Scan the data and please report how many lines include the word "knee". Leave out everything but the number.

--- PROVIDED MATERIAL Enclosed Below ---

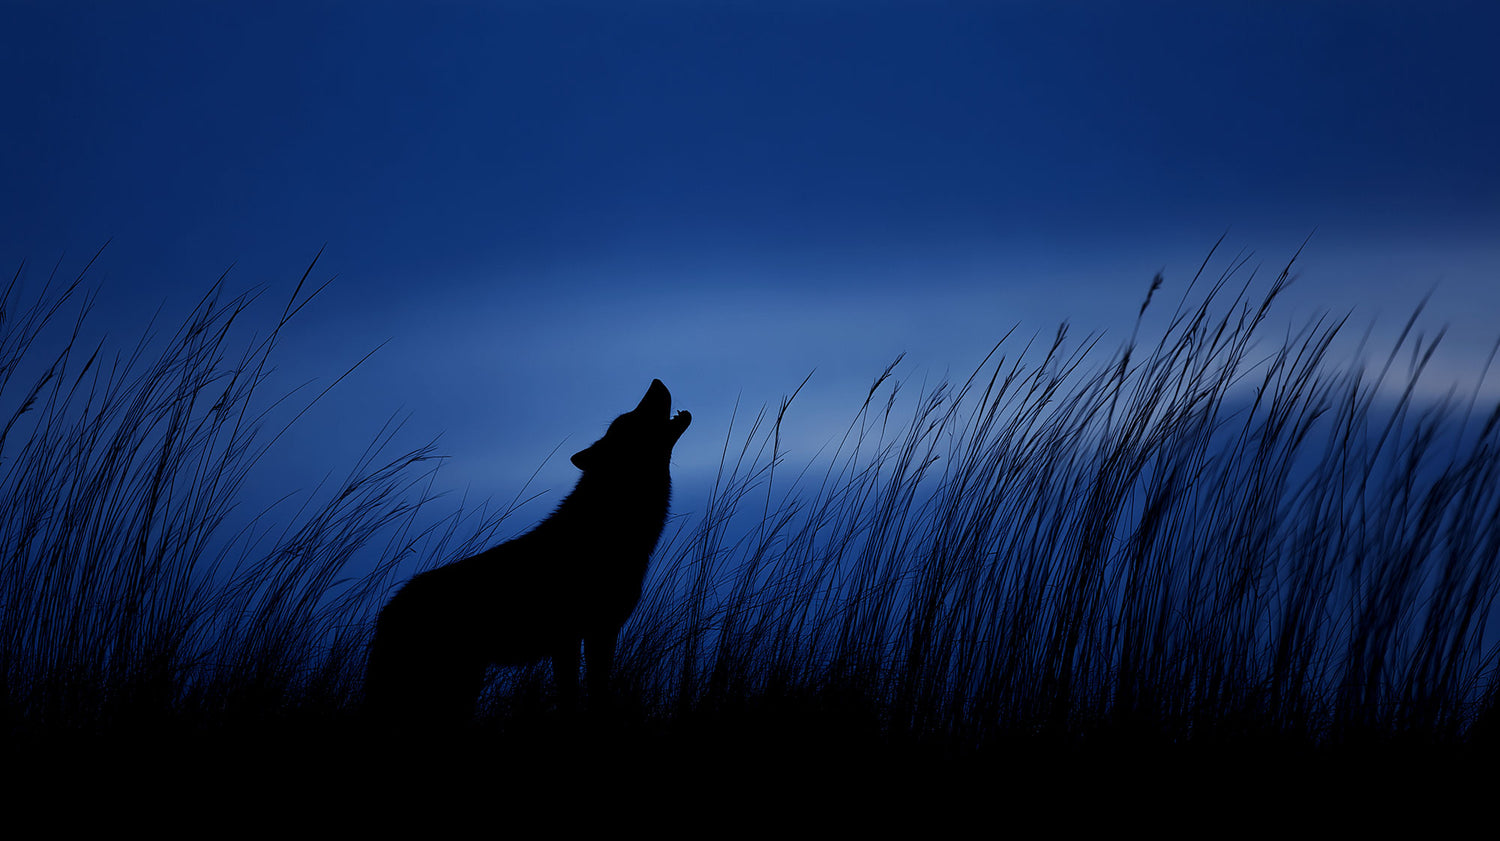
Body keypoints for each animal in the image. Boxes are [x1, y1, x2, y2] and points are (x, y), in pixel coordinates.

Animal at [365, 379, 691, 725]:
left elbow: (593, 694)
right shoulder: (573, 637)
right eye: (628, 420)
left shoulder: (598, 633)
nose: (656, 382)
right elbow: (574, 697)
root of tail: (387, 611)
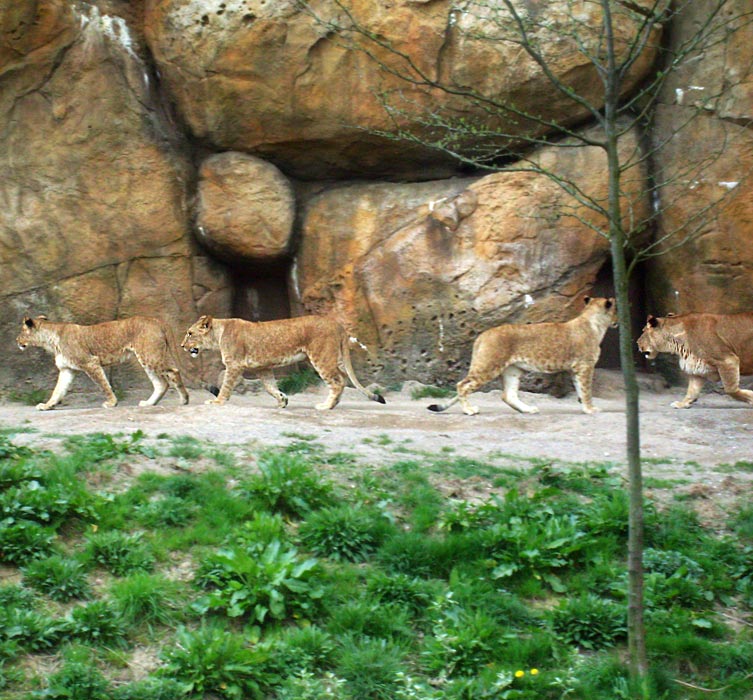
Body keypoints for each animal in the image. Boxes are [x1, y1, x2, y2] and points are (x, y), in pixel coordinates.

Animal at [16, 318, 189, 410]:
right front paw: (47, 406)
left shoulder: (90, 363)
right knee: (161, 383)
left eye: (22, 332)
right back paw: (149, 403)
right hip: (147, 358)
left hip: (150, 355)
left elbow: (104, 385)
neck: (51, 341)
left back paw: (184, 400)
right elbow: (57, 391)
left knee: (173, 372)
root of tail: (157, 320)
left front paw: (112, 403)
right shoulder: (67, 370)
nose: (16, 340)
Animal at [179, 314, 384, 410]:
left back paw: (326, 406)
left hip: (321, 357)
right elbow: (270, 387)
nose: (181, 346)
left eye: (190, 333)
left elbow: (226, 386)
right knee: (342, 378)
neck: (218, 334)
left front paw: (217, 401)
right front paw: (283, 400)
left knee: (338, 381)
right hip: (331, 357)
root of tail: (338, 324)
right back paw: (333, 404)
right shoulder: (263, 368)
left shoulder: (234, 365)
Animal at [426, 296, 612, 416]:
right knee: (461, 385)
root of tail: (483, 335)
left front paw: (584, 407)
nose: (617, 321)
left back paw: (528, 410)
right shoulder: (585, 365)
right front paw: (591, 410)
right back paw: (469, 410)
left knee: (508, 395)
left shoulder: (576, 368)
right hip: (488, 366)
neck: (593, 323)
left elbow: (580, 390)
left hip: (512, 370)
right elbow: (586, 390)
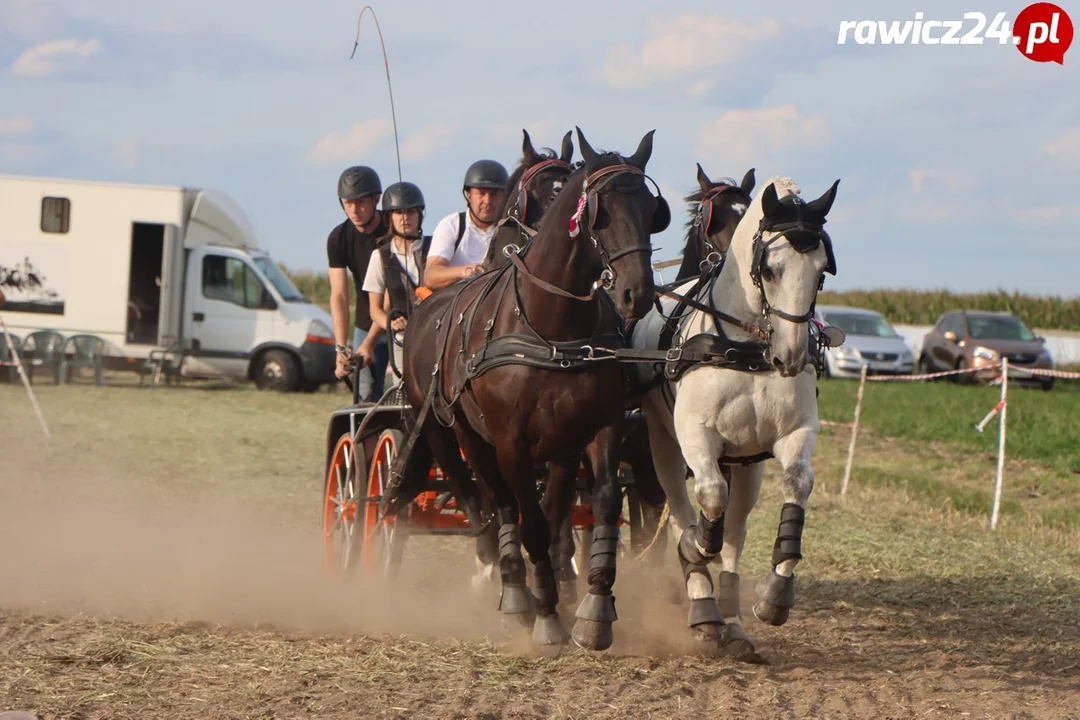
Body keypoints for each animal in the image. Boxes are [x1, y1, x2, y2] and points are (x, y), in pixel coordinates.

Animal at [397, 127, 665, 651]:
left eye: (651, 210)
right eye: (600, 210)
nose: (636, 293)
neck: (551, 329)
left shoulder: (594, 430)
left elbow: (598, 503)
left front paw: (594, 608)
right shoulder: (512, 445)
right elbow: (531, 522)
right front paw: (544, 615)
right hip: (450, 432)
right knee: (487, 500)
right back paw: (510, 584)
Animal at [630, 177, 838, 660]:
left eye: (821, 272)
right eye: (771, 269)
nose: (791, 357)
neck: (745, 349)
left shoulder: (794, 434)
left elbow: (796, 487)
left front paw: (775, 595)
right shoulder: (695, 437)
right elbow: (706, 503)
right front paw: (692, 551)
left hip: (746, 467)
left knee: (734, 533)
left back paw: (733, 623)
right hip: (662, 445)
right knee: (681, 507)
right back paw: (704, 606)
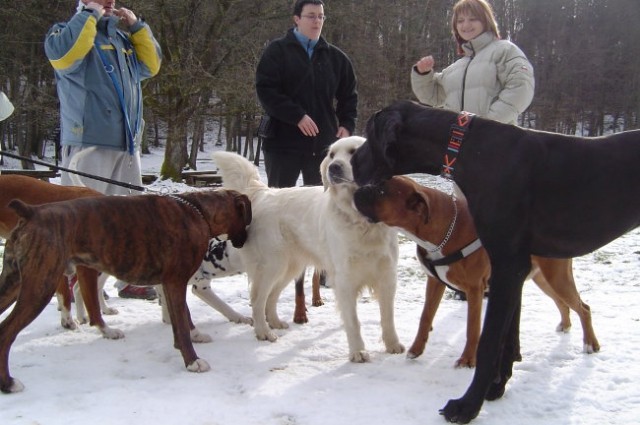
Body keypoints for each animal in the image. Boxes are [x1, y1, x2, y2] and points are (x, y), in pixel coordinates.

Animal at [0, 187, 251, 392]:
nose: (246, 239)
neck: (198, 211)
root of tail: (31, 212)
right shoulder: (175, 282)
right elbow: (180, 321)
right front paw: (192, 360)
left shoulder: (170, 284)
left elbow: (182, 317)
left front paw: (194, 335)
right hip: (39, 286)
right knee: (6, 331)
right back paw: (8, 383)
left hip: (14, 284)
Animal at [356, 176, 600, 368]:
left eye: (381, 191)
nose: (358, 190)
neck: (443, 229)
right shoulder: (435, 282)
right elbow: (425, 317)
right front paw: (416, 349)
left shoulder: (474, 289)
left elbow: (472, 328)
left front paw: (467, 360)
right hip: (544, 278)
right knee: (563, 303)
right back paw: (565, 325)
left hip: (557, 277)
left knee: (583, 307)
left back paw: (590, 344)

--- End of Enclosed PROVIDED MATERIAL ---

*YOUR RESPONSE*.
12